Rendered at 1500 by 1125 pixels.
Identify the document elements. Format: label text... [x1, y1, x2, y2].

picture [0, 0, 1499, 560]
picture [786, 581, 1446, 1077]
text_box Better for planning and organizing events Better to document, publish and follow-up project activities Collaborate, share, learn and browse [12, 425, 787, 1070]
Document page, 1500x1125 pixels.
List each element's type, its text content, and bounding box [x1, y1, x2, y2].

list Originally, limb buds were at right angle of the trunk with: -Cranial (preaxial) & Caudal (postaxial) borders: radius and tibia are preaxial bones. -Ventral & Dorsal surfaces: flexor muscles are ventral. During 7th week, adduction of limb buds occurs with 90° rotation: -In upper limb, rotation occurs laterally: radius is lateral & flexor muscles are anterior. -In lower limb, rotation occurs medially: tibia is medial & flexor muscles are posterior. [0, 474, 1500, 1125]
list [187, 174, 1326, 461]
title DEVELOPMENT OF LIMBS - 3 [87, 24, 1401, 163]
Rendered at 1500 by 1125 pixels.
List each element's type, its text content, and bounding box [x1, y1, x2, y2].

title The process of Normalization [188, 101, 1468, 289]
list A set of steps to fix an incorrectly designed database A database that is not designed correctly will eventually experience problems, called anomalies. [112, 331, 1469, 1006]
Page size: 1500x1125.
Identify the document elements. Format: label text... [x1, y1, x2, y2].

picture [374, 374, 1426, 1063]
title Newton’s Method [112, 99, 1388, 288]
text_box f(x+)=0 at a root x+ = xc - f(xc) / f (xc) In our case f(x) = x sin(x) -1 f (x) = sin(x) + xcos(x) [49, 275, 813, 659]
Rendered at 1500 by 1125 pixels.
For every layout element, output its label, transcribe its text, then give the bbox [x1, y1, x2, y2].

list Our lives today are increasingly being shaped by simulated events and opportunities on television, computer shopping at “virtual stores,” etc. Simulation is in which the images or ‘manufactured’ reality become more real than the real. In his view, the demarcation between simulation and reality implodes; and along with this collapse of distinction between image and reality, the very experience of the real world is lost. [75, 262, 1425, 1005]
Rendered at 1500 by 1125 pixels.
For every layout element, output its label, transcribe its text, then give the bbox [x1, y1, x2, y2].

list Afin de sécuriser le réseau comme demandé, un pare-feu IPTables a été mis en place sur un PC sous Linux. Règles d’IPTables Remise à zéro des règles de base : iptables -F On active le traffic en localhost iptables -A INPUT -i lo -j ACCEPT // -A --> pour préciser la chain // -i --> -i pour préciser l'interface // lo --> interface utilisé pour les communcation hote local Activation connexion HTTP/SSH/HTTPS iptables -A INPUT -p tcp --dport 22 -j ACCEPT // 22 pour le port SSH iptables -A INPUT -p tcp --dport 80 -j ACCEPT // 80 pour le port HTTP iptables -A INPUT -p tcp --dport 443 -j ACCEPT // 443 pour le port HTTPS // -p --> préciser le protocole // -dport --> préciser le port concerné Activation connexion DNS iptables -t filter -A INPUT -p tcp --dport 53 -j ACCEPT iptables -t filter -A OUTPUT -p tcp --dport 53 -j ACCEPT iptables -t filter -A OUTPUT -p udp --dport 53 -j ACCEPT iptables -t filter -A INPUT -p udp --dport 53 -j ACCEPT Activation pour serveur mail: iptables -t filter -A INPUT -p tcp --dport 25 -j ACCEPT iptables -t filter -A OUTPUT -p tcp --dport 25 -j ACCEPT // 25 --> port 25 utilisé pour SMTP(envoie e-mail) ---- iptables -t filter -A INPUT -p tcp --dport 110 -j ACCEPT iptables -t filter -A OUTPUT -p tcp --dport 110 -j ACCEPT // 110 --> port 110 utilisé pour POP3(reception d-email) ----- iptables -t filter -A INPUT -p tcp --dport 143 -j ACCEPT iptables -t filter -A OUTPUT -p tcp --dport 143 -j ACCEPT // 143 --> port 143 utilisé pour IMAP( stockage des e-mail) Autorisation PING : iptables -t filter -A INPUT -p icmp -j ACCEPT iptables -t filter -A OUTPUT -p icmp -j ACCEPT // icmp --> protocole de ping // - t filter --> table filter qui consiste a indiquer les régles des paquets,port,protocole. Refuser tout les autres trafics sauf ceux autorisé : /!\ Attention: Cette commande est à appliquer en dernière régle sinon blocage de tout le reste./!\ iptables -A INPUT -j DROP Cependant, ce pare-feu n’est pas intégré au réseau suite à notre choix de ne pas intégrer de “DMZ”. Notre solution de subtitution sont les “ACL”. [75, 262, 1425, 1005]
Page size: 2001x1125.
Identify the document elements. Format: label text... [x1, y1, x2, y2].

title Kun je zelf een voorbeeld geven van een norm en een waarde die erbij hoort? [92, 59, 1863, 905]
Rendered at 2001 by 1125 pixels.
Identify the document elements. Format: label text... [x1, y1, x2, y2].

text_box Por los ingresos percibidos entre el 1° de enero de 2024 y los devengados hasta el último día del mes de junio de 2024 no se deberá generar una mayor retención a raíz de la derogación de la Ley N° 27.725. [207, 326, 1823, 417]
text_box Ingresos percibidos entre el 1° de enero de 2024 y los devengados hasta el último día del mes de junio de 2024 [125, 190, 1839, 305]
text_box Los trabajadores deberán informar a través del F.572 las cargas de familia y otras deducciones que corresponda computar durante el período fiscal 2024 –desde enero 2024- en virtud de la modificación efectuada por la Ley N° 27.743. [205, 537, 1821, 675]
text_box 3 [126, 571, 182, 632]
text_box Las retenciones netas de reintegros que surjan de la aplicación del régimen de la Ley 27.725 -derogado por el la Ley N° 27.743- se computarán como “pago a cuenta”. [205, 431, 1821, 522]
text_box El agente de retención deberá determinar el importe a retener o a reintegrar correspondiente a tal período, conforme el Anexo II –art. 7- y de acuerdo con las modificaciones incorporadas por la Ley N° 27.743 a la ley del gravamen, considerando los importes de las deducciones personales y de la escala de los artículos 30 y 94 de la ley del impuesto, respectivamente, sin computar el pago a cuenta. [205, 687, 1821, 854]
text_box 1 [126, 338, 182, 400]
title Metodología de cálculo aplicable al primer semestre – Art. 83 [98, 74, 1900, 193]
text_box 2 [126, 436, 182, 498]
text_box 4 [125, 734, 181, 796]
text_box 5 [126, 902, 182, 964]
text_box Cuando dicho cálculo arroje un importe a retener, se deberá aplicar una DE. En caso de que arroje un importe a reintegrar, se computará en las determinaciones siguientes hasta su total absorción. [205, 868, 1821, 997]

┄┄┄┄┄┄┄┄┄┄

With no line skipped, repeat the records exactly.

▶ Answer below
Rendered at 1500 by 1125 pixels.
Identify the document elements. Format: label text... [x1, y1, x2, y2].

picture [0, 0, 1499, 560]
picture [786, 581, 1446, 1077]
text_box Better for planning and organizing events Better to document, publish and follow-up project activities Collaborate, share, learn and browse [12, 425, 787, 1070]
Document page, 1500x1125 pixels.
List each element's type, its text content, and bounding box [x1, y1, x2, y2].

list Originally, limb buds were at right angle of the trunk with: -Cranial (preaxial) & Caudal (postaxial) borders: radius and tibia are preaxial bones. -Ventral & Dorsal surfaces: flexor muscles are ventral. During 7th week, adduction of limb buds occurs with 90° rotation: -In upper limb, rotation occurs laterally: radius is lateral & flexor muscles are anterior. -In lower limb, rotation occurs medially: tibia is medial & flexor muscles are posterior. [0, 474, 1500, 1125]
list [187, 174, 1326, 461]
title DEVELOPMENT OF LIMBS - 3 [87, 24, 1401, 163]
Rendered at 1500 by 1125 pixels.
List each element's type, its text content, and bounding box [x1, y1, x2, y2].

title The process of Normalization [188, 101, 1468, 289]
list A set of steps to fix an incorrectly designed database A database that is not designed correctly will eventually experience problems, called anomalies. [112, 331, 1469, 1006]
Page size: 1500x1125.
Identify the document elements. Format: label text... [x1, y1, x2, y2].

picture [374, 374, 1426, 1063]
title Newton’s Method [112, 99, 1388, 288]
text_box f(x+)=0 at a root x+ = xc - f(xc) / f (xc) In our case f(x) = x sin(x) -1 f (x) = sin(x) + xcos(x) [49, 275, 813, 659]
Rendered at 1500 by 1125 pixels.
For every layout element, output its label, transcribe its text, then give the bbox [x1, y1, x2, y2].

list Our lives today are increasingly being shaped by simulated events and opportunities on television, computer shopping at “virtual stores,” etc. Simulation is in which the images or ‘manufactured’ reality become more real than the real. In his view, the demarcation between simulation and reality implodes; and along with this collapse of distinction between image and reality, the very experience of the real world is lost. [75, 262, 1425, 1005]
Rendered at 1500 by 1125 pixels.
For every layout element, output its label, transcribe its text, then give the bbox [x1, y1, x2, y2].

list Afin de sécuriser le réseau comme demandé, un pare-feu IPTables a été mis en place sur un PC sous Linux. Règles d’IPTables Remise à zéro des règles de base : iptables -F On active le traffic en localhost iptables -A INPUT -i lo -j ACCEPT // -A --> pour préciser la chain // -i --> -i pour préciser l'interface // lo --> interface utilisé pour les communcation hote local Activation connexion HTTP/SSH/HTTPS iptables -A INPUT -p tcp --dport 22 -j ACCEPT // 22 pour le port SSH iptables -A INPUT -p tcp --dport 80 -j ACCEPT // 80 pour le port HTTP iptables -A INPUT -p tcp --dport 443 -j ACCEPT // 443 pour le port HTTPS // -p --> préciser le protocole // -dport --> préciser le port concerné Activation connexion DNS iptables -t filter -A INPUT -p tcp --dport 53 -j ACCEPT iptables -t filter -A OUTPUT -p tcp --dport 53 -j ACCEPT iptables -t filter -A OUTPUT -p udp --dport 53 -j ACCEPT iptables -t filter -A INPUT -p udp --dport 53 -j ACCEPT Activation pour serveur mail: iptables -t filter -A INPUT -p tcp --dport 25 -j ACCEPT iptables -t filter -A OUTPUT -p tcp --dport 25 -j ACCEPT // 25 --> port 25 utilisé pour SMTP(envoie e-mail) ---- iptables -t filter -A INPUT -p tcp --dport 110 -j ACCEPT iptables -t filter -A OUTPUT -p tcp --dport 110 -j ACCEPT // 110 --> port 110 utilisé pour POP3(reception d-email) ----- iptables -t filter -A INPUT -p tcp --dport 143 -j ACCEPT iptables -t filter -A OUTPUT -p tcp --dport 143 -j ACCEPT // 143 --> port 143 utilisé pour IMAP( stockage des e-mail) Autorisation PING : iptables -t filter -A INPUT -p icmp -j ACCEPT iptables -t filter -A OUTPUT -p icmp -j ACCEPT // icmp --> protocole de ping // - t filter --> table filter qui consiste a indiquer les régles des paquets,port,protocole. Refuser tout les autres trafics sauf ceux autorisé : /!\ Attention: Cette commande est à appliquer en dernière régle sinon blocage de tout le reste./!\ iptables -A INPUT -j DROP Cependant, ce pare-feu n’est pas intégré au réseau suite à notre choix de ne pas intégrer de “DMZ”. Notre solution de subtitution sont les “ACL”. [75, 262, 1425, 1005]
Page size: 2001x1125.
Identify the document elements. Format: label text... [x1, y1, x2, y2].

title Kun je zelf een voorbeeld geven van een norm en een waarde die erbij hoort? [92, 59, 1863, 905]
Rendered at 2001 by 1125 pixels.
Identify the document elements. Format: label text... [x1, y1, x2, y2].

text_box Por los ingresos percibidos entre el 1° de enero de 2024 y los devengados hasta el último día del mes de junio de 2024 no se deberá generar una mayor retención a raíz de la derogación de la Ley N° 27.725. [207, 326, 1823, 417]
text_box Ingresos percibidos entre el 1° de enero de 2024 y los devengados hasta el último día del mes de junio de 2024 [125, 190, 1839, 305]
text_box Los trabajadores deberán informar a través del F.572 las cargas de familia y otras deducciones que corresponda computar durante el período fiscal 2024 –desde enero 2024- en virtud de la modificación efectuada por la Ley N° 27.743. [205, 537, 1821, 675]
text_box 3 [126, 571, 182, 632]
text_box Las retenciones netas de reintegros que surjan de la aplicación del régimen de la Ley 27.725 -derogado por el la Ley N° 27.743- se computarán como “pago a cuenta”. [205, 431, 1821, 522]
text_box El agente de retención deberá determinar el importe a retener o a reintegrar correspondiente a tal período, conforme el Anexo II –art. 7- y de acuerdo con las modificaciones incorporadas por la Ley N° 27.743 a la ley del gravamen, considerando los importes de las deducciones personales y de la escala de los artículos 30 y 94 de la ley del impuesto, respectivamente, sin computar el pago a cuenta. [205, 687, 1821, 854]
text_box 1 [126, 338, 182, 400]
title Metodología de cálculo aplicable al primer semestre – Art. 83 [98, 74, 1900, 193]
text_box 2 [126, 436, 182, 498]
text_box 4 [125, 734, 181, 796]
text_box 5 [126, 902, 182, 964]
text_box Cuando dicho cálculo arroje un importe a retener, se deberá aplicar una DE. En caso de que arroje un importe a reintegrar, se computará en las determinaciones siguientes hasta su total absorción. [205, 868, 1821, 997]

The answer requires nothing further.